INFORMATION PROVIDED »
>>>>
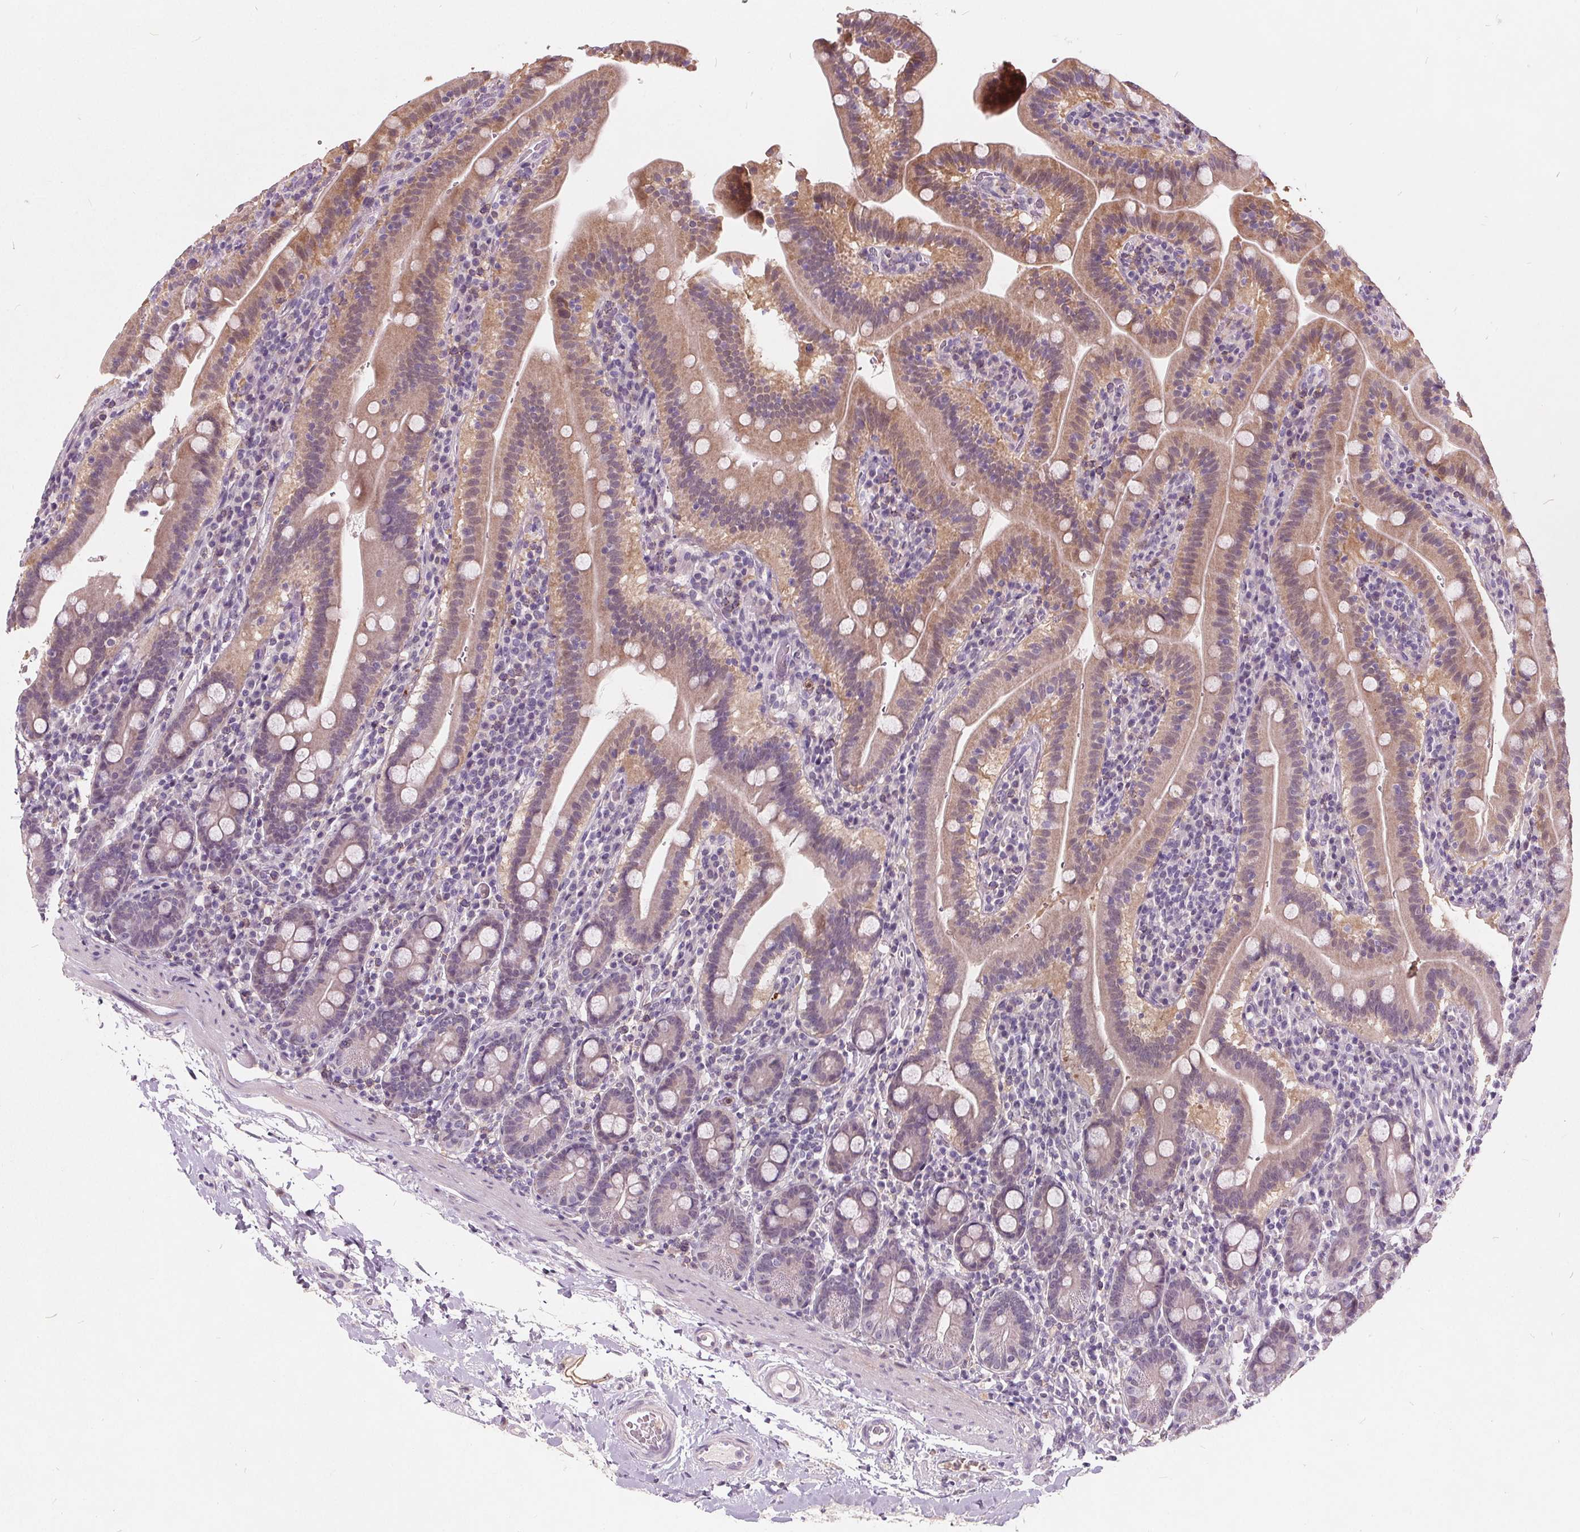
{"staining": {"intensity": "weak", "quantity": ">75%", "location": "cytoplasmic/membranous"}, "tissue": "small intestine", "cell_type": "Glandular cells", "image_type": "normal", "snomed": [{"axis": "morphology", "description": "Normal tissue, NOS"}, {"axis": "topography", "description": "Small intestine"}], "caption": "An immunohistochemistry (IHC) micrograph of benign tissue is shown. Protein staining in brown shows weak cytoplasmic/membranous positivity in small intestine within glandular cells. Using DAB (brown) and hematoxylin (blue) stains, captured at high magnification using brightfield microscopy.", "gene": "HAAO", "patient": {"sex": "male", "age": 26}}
<<<<
>>>>
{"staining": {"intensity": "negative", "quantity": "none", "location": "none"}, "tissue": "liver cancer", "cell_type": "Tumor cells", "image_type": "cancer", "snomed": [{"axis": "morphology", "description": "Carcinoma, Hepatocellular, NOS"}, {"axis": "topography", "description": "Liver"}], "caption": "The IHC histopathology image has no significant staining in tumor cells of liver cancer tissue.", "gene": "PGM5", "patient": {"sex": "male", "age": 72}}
<<<<
>>>>
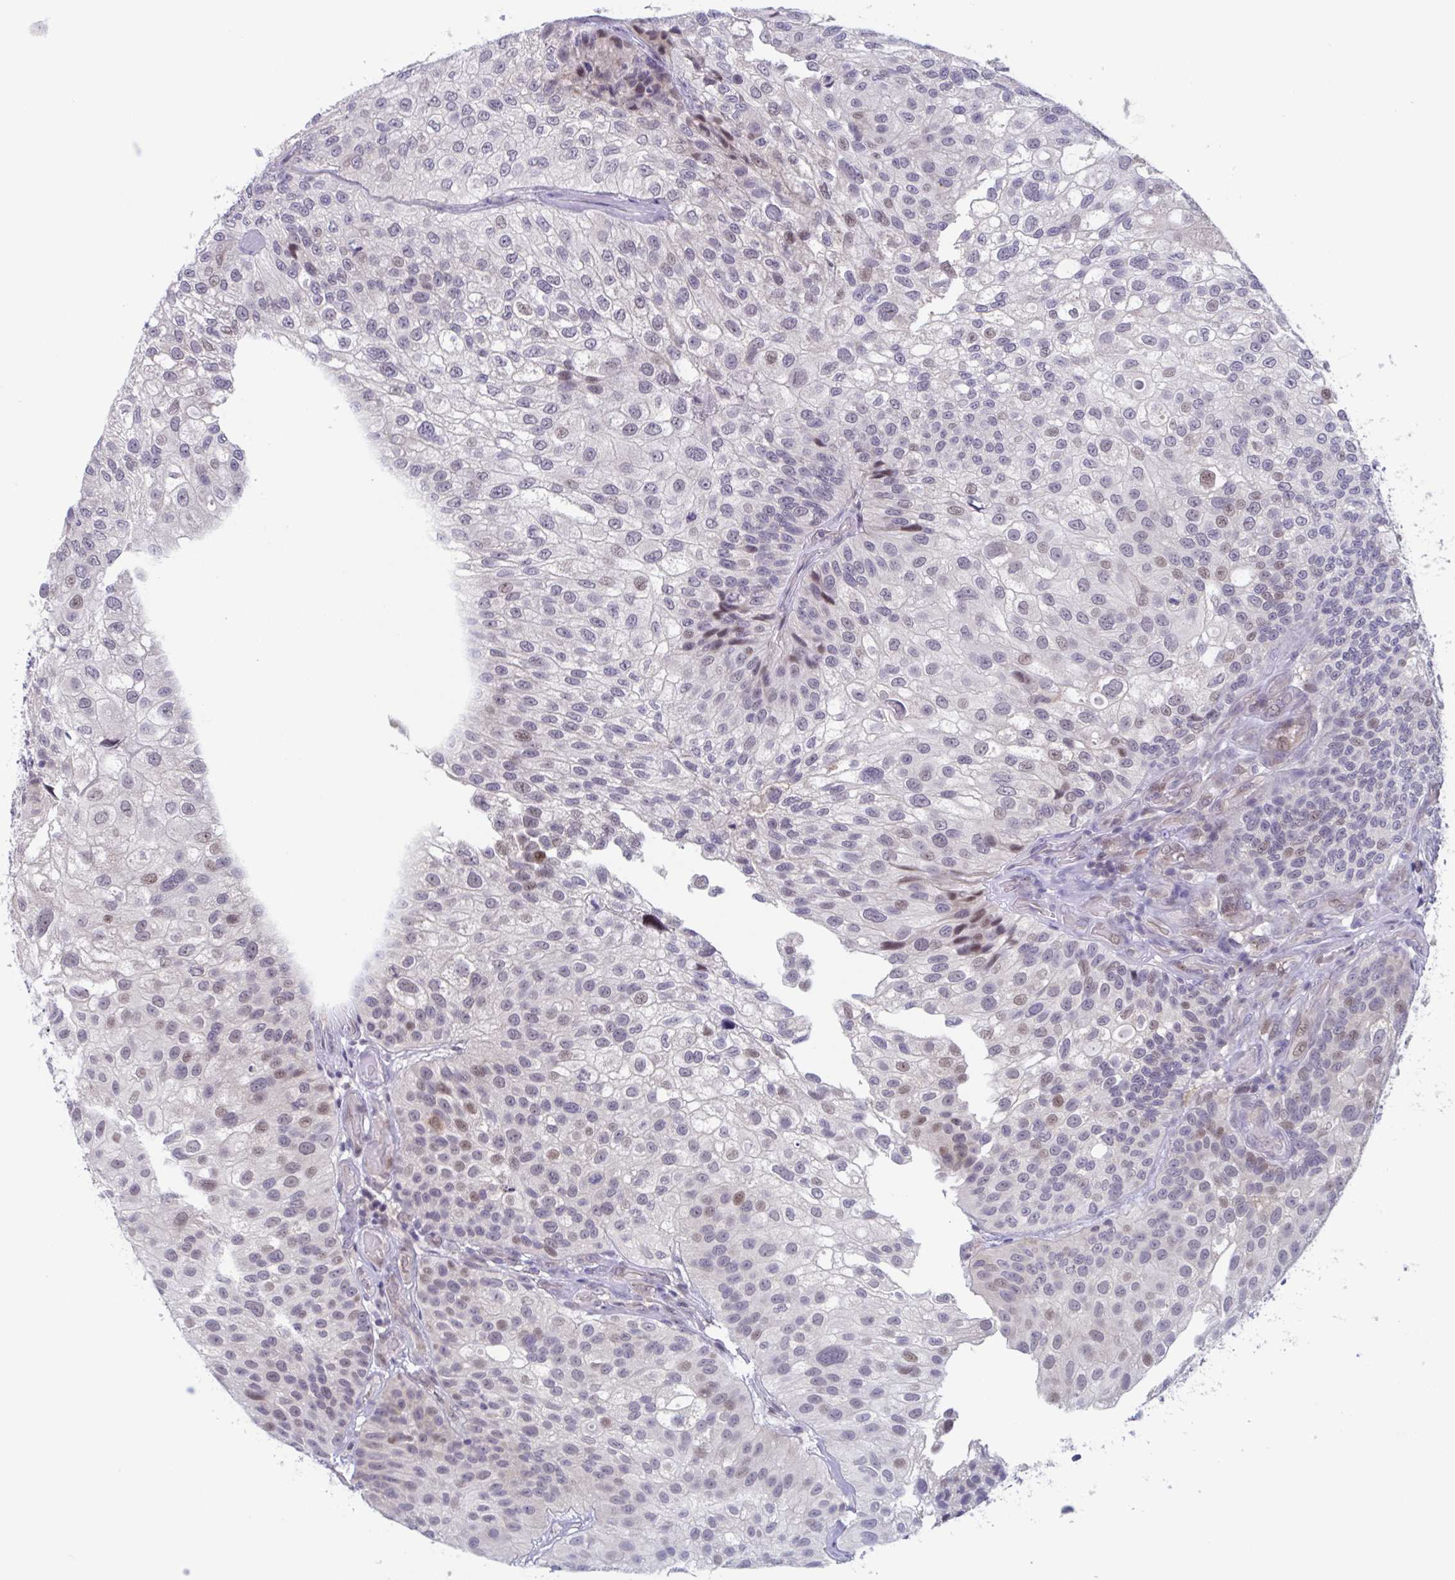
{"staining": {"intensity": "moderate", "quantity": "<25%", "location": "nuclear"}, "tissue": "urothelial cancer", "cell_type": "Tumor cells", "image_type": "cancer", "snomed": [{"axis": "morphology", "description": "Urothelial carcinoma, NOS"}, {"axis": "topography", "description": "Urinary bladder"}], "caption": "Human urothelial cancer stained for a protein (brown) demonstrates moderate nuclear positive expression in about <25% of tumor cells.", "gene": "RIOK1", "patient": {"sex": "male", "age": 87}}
<<<<
DIRECTIONS FOR THIS TASK »
Lines containing the word "Tumor" must all be returned from the material above.

WRITTEN REPLY »
{"staining": {"intensity": "negative", "quantity": "none", "location": "none"}, "tissue": "liver cancer", "cell_type": "Tumor cells", "image_type": "cancer", "snomed": [{"axis": "morphology", "description": "Carcinoma, Hepatocellular, NOS"}, {"axis": "topography", "description": "Liver"}], "caption": "The IHC histopathology image has no significant staining in tumor cells of liver cancer tissue.", "gene": "PGM5", "patient": {"sex": "male", "age": 72}}
{"staining": {"intensity": "moderate", "quantity": "<25%", "location": "nuclear"}, "tissue": "urothelial cancer", "cell_type": "Tumor cells", "image_type": "cancer", "snomed": [{"axis": "morphology", "description": "Urothelial carcinoma, NOS"}, {"axis": "topography", "description": "Urinary bladder"}], "caption": "Human urothelial cancer stained for a protein (brown) demonstrates moderate nuclear positive expression in about <25% of tumor cells.", "gene": "RIOK1", "patient": {"sex": "male", "age": 87}}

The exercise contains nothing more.